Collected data
★ ★ ★ ★ ★ ★ ★
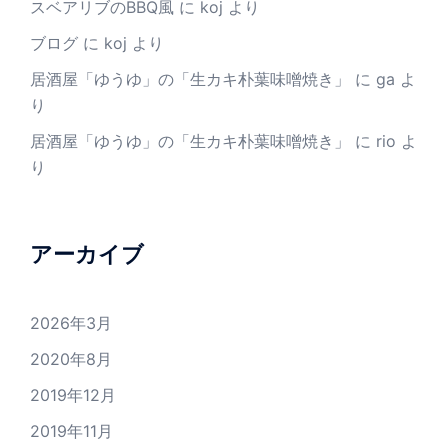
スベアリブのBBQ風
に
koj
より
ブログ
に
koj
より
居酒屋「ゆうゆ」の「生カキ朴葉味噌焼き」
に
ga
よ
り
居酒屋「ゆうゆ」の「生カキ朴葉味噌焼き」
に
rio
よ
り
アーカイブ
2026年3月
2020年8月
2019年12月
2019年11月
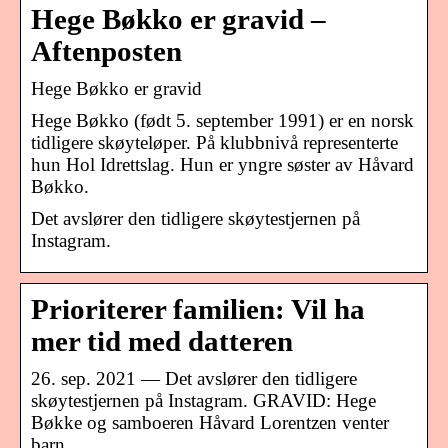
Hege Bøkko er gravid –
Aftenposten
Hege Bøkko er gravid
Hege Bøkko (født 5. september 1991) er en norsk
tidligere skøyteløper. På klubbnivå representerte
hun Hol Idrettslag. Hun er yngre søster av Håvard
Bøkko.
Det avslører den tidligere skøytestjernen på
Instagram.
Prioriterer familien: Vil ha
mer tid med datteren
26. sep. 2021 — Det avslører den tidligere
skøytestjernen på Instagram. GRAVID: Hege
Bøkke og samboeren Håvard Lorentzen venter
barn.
★ ★ ★ ★ ★ ★ ★
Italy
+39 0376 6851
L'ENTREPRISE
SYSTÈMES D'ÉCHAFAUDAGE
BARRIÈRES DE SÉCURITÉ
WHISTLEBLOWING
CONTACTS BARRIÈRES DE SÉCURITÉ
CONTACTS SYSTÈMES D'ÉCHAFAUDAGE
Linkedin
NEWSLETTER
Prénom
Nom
★ ★ ★ ★ ★ ★ ★
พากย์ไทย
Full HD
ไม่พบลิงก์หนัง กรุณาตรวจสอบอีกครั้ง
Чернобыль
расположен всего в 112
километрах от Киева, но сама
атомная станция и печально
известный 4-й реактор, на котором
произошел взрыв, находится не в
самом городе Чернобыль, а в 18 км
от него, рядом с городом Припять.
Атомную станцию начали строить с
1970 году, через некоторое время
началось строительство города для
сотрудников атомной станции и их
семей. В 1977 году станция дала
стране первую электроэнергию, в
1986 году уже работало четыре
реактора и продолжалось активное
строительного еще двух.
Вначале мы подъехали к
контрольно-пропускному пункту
★ ★ ★ ★ ★ ★ ★
What you give back should be exactly the lines of the data above from the line with "началось строительство города для" through the line with "контрольно-пропускному пункту", both of those included, and nothing more.

началось строительство города для
сотрудников атомной станции и их
семей. В 1977 году станция дала
стране первую электроэнергию, в
1986 году уже работало четыре
реактора и продолжалось активное
строительного еще двух.
Вначале мы подъехали к
контрольно-пропускному пункту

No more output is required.